Эта история случилась со мной в 1965 году. В начале лета я демобилизовался из армии после срочной службы, и пару месяцев отдыхал. Решил, что имею право после трех лет непрерывного напряжения расслабиться. В те времена тунеядцев не жаловали — не то что сейчас. Поэтому, когда положенный по закону месяц отпуска истек, родители в один голос начали твердить, что пора бы куда нибудь пристроиться на работу или поступить учиться. И стал я потихоньку подыскивать себе что то. Но нигде зарплату больше ста рублей не давали, а за такие деньги мне горбатиться не хотелось.
Все решила случайность. Сижу я как то на лавочке во дворе, скучаю. И вдруг вижу, въезжает новенький «Москвич», и из него выходит здоровенный детина. «Да это же Лешка — мой кореш!» Я глазам своим не поверил — как изменился парень. Он меня был старше на два года, служил во флоте и год назад вернулся. Вот только до сегодняшнего дня я его и не видел. А тут такое эффектное появление — сразу на машине.
Мы обнялись, взяли пивка, и пошел у нас разговор. Оказалось, что Лешка после службы также маялся в поисках работы, как и я, а потом ему умный человек подсказал, что нужно на север завербоваться. Так он и сделал — попал в бригаду вальщиков леса. Тяжелые условия, жить нужно в бытовке, женщин совсем нет. Но зато за месяц такие деньжищи отваливают, что мама не горюй. Лешка за полгода на свою машину заработал, да еще осталось. Отпуск уже кончается, и пора ему уже возвращаться назад
Ну, у меня сразу же мысль возникла с ним поехать. Оказалось, что у них в бригаде сейчас недобор, так что меня возьмут. Неделю я документы оформлял, и тут важную роль сыграл тот факт, что я только из армии вернулся. Какойто допуск был нужен, и я его без труда получил. Отец с матерью опечалились, но возражать не стали — по крайней мере, теперь я при деле буду.
Двое суток на поезде, потом вертолет, и в завершение три часа на вездеходе — так я оказался в том месте, которое мне рекламировал Леха. Мужики там работали суровые — бывшие заключенные, которые ничего кроме валки деревьев делать не умели. Приняли меня хорошо, посвятили в лесорубы, и на следующий день я уже получил бензопилу. До лесоповала меня, разумеется, не допустили — поставили сучьё опиливать. Нудная неинтересная работа, которую надо комуто выполнять. Совсем другое дело, когда ты валишь корабельную сосну — это песня! Истинное творчество вперемешку с адреналином.
Только через три месяца я впервые попробовал, и больше ни о чем не мог мечтать, как об этом. И вновь все решила случайность — один из вальщиков заболел, и его отправили на «большую землю». Его место в строю занял я.
Гдето через месяц я начал чувствовать душу деревьев, слышать, как они кричат перед смертью, молят о пощаде. Мне стали сниться по ночам разговоры с ними, и я просыпался от ужаса.
Однажды мы вышли на участок с очень качественными стволами. Даже наш видавший виды бригадир такой красоты не мог припомнить. Жалко было валить, но ничего другого не оставалось. Эти деревья умирали молча, как будто презирая нас — их убийц. Жутко мне стало тогда, скрывать не буду.

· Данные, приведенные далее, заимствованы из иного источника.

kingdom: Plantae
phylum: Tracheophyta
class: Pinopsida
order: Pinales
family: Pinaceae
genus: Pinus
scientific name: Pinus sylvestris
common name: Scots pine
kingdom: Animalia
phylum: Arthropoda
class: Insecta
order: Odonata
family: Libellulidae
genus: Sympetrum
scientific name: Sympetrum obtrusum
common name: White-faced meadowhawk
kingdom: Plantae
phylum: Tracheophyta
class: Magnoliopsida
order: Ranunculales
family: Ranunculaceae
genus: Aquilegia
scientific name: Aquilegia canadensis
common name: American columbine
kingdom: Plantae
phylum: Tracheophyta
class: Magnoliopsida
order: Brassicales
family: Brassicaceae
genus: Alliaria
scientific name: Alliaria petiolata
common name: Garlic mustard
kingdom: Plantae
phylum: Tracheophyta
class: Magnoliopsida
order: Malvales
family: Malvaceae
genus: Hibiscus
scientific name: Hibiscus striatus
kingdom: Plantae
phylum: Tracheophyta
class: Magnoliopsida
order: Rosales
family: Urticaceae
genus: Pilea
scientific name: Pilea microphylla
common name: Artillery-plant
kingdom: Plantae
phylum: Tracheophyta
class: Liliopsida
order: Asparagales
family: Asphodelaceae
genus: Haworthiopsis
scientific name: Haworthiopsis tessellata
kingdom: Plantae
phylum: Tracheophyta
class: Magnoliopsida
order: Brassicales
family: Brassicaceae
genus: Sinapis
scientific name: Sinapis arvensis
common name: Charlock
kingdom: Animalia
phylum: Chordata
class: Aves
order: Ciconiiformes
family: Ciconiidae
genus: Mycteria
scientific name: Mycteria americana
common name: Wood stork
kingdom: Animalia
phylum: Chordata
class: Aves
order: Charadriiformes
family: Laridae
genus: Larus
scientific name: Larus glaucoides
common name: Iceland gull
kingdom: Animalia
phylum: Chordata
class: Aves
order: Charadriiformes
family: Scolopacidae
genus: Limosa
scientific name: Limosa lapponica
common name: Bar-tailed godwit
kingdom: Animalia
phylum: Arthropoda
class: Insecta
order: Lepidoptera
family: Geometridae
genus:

Както раз я подтащил пилу к одной из сосен и только решил сделать первый надпил, как услышал в своей голове голос: «Только попробуй, и умрешь!» Я вздрогнул и заглушил двигатель. Ноги подкашивались как ватные, и я сел на пень. Тут подходит ко мне Леха и спрашивает, в чем дело. А я ему ответить ничего не могу — язык отнимается. Видимо, он решил, что я переутомился, и взялся помочь. Завел пилу и стал вгрызаться ею в кору.
И тут я заметил какое-то движение наверху и заорал что было сил. Леха с трудом услышал меня сквозь рев движка, повернул ко мне голову, и в этот момент на него упала здоровенная сухая ветка. Пробив своим концом шапку, она вошла в мозг моего друга. Оседая, он выпустил из рук пилу, и та, выскочив из пропила, превратилась в мясорубку. К тому моменту, когда мы поймали ее, все вокруг оказалось забрызгано кровью. Спасти Леху было уже невозможно — конвульсии быстро закончились, и он испустил дух.
После этого случая всех нас замучили следователи, но у меня хватило ума не рассказывать им ничего о голосах деревьев. Иначе в дурку бы загремел. Я наотрез отказался продолжать работу, получил расчет и вернулся в Москву. Теперь меня уже устраивали сто рублей в месяц — по крайней мере, хоть в живых останешься.